Les instructions que donne l'utilisateur au système d'exploitation sont exprimées en un langage de

commande. Les langages de commande permettent la transmission des types d'informations suivants

1) Informations opérationnelles, spécifiant quelles opérations l'utilisateur désire accomplir (par exemple

copier un fichier ou exécuter un programme).

2) Informations EIS, spécifiant d'où proviennent les programmes et/ou les données nécessaires à une

opération, et l'emplacement auquel les résultats devront être affectés (par exemple, le programme

réside dans un fichier particulier, la sortie doit se faire sur le terminal de l'utilisateur).

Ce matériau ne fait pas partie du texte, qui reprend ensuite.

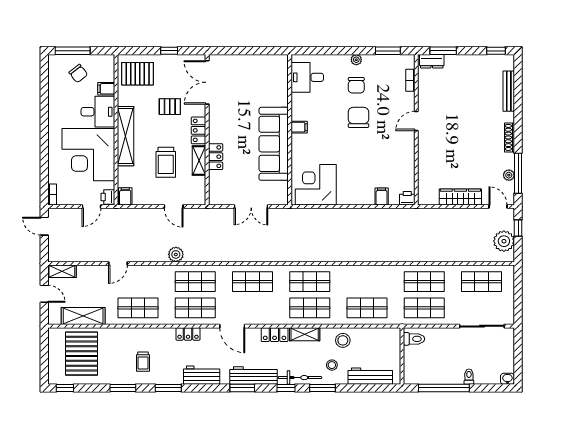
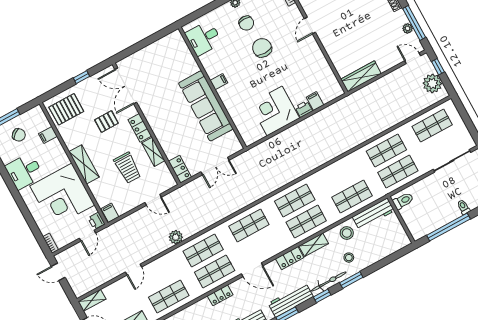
desk: (98, 112) -> (24, 171), moved, turned 180
shelving: (126, 136) -> (84, 164), width x0.68
locker: (216, 157) -> (180, 169), moved
corner desk: (316, 185) -> (275, 111), moved
wardrobe: (460, 197) -> (361, 76), moved
printer: (407, 198) -> (304, 109), moved
workbench: (370, 376) -> (373, 214), moved, turned 180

3) Informations ressources, donnant une estimation des ressources nécessaires pour effectuer une

opération (par exemple, la capacité de mémoire, le temps de traitement). Les informations concernant

les ressources sont utilisées par l'ordonnanceur lors du lancement des processus (section 9.3.4). Dans

les cas où l'utilisateur ne connaît pas ou ne spécifie pas quelles ressources sont nécessaires, le système

d'exploitation attribue lui-même des valeurs par défaut.

4) L'identification de l'utilisateur, spécifiant qui est l'utilisateur et établissant s'il est de bonne foi (par

son numéro et un mot de passe). Ces informations sont utilisées pour contrôler l'accès à l'ordinateur,

et peuvent également l'être pour un abonnement ou une facture.

L'interprétation des instructions de contrôle des travaux est accomplie par une partie du système

d'exploitation connue sous le nom d'interpréteur du contrôle des travaux (ou interpréteur de commande).

Il analyse chaque instruction (ou séquence d'instructions) et l'interprète. Dans certains cas, comme la

compilation d'un programme utilisateur, l'interpréteur n'est pas en mesure d'interpréter lui-même

l'instruction. Il construit cependant un fichier qui spécifie ce qui est en train d'être fait. Le fichier indique

quel processus doit être lancé et peut contenir des informations relatives aux E/S ou aux ressources

extraites de l'instruction ou données par défaut. L'ordonnanceur examine périodiquement une liste de ces

fichiers pour décider s'il doit lancer un autre processus (voir section 9.3.4).

La syntaxe de la plupart des langages de contrôle des travaux est de plus en plus simple comme l'illustre

les évolutions constantes des interfaces graphiques des systèmes d'exploitation modernes.